=== Assignment ===
Make an exact copy of the data below, leaving out every picture.

=== Exercise material ===
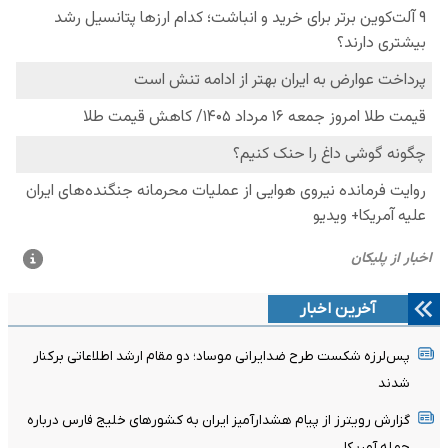
آخرین اخبار
پس‌لرزه شکست طرح ضدایرانی موساد؛ دو مقام ارشد اطلاعاتی برکنار
شدند
گزارش رویترز از پیام هشدارآمیز ایران به کشورهای خلیج فارس درباره
حمله آمریکا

=== Task output ===
آخرین اخبار
پس‌لرزه شکست طرح ضدایرانی موساد؛ دو مقام ارشد اطلاعاتی برکنار
شدند
گزارش رویترز از پیام هشدارآمیز ایران به کشورهای خلیج فارس درباره
حمله آمریکا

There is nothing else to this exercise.